The clinic was originally the historic Foster and Rastrick foundry, which was the birthplace of the famous Stourbridge Lion steam engine. The grade II-listed Georgian building had been empty since 2003.

In 2006 the partners at Worcester Street Surgery felt that a collection of five buildings scattered around Stourbridge and providing healthcare to 26,000 patients was not the way of the future.

The practice realised change was needed in order to provide the care that the NHS, and more importantly, its patients deserved.

Having reviewed the local authority’s Unitary Development Plan, it soon became clear that available space was at a premium.

Attention therefore turned to the foundry. While the building did not lend itself to development as a GP surgery, a series of meetings with Abacus Architects and the landowners allowed Lion Health to develop an iconic building and a beacon of future primary health services.

Stephen Mann of Lion Health said: “The creation of this state-of-the-art healthcare facility inside a listed building has given us a constraint that has proven creative, allowing us and our team of staff to develop a building that really flows from a patient perspective, with a sense of space which is tranquil, yet industrial to reflect the heritage of the building, our patients, and the region.”

A healthcare revolution

The architects developed the concept of an internal street at ground-floor level, with consulting rooms sited off a glazed corridor, along with a pharmacy and nursing suite. The ground floor is seen as primarily the’ illness floor’, while the first floor has wellness and health promotion as its theme.

Perpendicular to the old building is a new wing with a contrasting aesthetic, with sheet metal and glazing to both elevations.

“Our vision is that this unique facility will power a revolution in healthcare locally which can be learnt from, copied, and improved at scale elsewhere,” said Mann.

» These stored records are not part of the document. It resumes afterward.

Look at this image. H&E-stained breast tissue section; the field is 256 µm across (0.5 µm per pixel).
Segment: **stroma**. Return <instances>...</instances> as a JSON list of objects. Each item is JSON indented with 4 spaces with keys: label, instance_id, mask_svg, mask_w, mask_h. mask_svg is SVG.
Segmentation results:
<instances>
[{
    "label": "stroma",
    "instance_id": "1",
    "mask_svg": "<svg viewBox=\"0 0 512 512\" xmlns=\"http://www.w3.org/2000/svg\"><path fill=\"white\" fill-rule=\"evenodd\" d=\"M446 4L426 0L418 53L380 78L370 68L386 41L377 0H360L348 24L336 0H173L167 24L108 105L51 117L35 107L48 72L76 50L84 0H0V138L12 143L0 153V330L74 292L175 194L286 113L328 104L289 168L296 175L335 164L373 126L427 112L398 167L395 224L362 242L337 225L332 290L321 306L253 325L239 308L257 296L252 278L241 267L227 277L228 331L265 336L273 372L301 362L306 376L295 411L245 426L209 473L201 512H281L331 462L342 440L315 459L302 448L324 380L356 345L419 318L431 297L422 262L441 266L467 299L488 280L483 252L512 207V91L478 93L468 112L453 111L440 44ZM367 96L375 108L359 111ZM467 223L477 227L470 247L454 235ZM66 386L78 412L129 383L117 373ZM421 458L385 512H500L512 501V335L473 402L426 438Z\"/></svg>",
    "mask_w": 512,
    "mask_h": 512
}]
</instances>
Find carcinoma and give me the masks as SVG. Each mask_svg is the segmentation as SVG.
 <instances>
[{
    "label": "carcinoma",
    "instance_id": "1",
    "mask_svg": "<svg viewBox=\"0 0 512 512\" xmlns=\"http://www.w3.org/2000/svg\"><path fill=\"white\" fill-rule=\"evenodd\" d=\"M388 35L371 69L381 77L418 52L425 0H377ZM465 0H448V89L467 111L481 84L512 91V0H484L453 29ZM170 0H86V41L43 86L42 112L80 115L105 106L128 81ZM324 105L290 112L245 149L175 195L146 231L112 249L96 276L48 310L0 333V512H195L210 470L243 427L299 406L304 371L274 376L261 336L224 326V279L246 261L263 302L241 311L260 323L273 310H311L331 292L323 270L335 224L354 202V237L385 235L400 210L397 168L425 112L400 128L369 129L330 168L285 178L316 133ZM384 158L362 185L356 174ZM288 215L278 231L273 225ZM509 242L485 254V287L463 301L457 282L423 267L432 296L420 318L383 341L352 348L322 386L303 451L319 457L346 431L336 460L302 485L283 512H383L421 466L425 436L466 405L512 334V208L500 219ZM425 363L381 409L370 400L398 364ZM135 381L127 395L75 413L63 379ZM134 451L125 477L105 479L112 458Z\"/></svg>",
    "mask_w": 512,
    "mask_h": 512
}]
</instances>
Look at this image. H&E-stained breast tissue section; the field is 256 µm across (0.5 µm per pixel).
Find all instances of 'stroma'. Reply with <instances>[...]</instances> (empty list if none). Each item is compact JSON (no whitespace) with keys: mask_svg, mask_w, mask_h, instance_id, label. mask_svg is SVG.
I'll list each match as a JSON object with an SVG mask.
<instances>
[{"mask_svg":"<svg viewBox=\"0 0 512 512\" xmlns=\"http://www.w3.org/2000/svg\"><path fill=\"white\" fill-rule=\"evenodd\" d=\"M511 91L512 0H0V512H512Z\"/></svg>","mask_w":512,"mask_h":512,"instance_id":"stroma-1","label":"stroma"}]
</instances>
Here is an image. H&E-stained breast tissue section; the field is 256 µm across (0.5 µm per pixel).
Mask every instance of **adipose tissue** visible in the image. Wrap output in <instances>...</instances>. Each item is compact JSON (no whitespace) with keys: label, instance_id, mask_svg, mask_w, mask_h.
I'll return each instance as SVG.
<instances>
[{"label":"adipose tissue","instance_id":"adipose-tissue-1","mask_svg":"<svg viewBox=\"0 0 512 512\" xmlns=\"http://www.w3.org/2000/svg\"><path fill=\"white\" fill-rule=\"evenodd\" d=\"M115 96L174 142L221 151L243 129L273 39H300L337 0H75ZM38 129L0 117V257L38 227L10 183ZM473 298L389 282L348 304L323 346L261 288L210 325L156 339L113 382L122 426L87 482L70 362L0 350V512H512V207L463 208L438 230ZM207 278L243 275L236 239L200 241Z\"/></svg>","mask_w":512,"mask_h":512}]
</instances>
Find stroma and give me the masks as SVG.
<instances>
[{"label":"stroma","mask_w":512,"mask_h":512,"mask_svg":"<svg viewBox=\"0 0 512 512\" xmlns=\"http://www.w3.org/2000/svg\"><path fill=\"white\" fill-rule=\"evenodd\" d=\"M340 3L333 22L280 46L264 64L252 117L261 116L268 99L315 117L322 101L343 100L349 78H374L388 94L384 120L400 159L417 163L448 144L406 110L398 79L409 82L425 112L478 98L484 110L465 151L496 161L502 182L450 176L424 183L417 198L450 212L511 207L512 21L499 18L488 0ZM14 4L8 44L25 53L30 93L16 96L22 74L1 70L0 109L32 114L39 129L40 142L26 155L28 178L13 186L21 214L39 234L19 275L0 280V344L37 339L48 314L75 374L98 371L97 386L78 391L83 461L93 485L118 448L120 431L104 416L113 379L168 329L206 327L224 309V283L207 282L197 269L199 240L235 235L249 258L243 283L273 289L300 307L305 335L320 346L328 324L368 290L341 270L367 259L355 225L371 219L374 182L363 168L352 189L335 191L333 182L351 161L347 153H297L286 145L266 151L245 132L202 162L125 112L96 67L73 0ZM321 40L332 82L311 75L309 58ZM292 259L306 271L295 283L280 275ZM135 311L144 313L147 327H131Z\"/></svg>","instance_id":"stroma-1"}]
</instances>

Depree added: “Lion Health Medical Centre is a fantastic example of how old and new can be brought together in a truly-inspiring way.

“It took a lot of faith and vision to see how the old foundry building could be incorporated into a 21st-century healthcare facility, but the result is an overwhelming success.”

But, with public funding dwindling, how can organisations meet the high costs associated with this sort of development?


Dupree advises: “The key to any new GP development is rent reimbursement by NHS England to support either actual rent being paid, or a notional rent if a development is being made from GPs’ own capital.

“There are strict criteria to be met before any such funding is made available, with a rigorous assessment of the business case for the development.

“There is also close control over the extent of facilities provided and the quality of the development.

“When drawing together a large practice or several practices co-locating together with services such as dentistry and a pharmacy, economies of scale can help to underwrite some of the cost of a more-ambitious development.”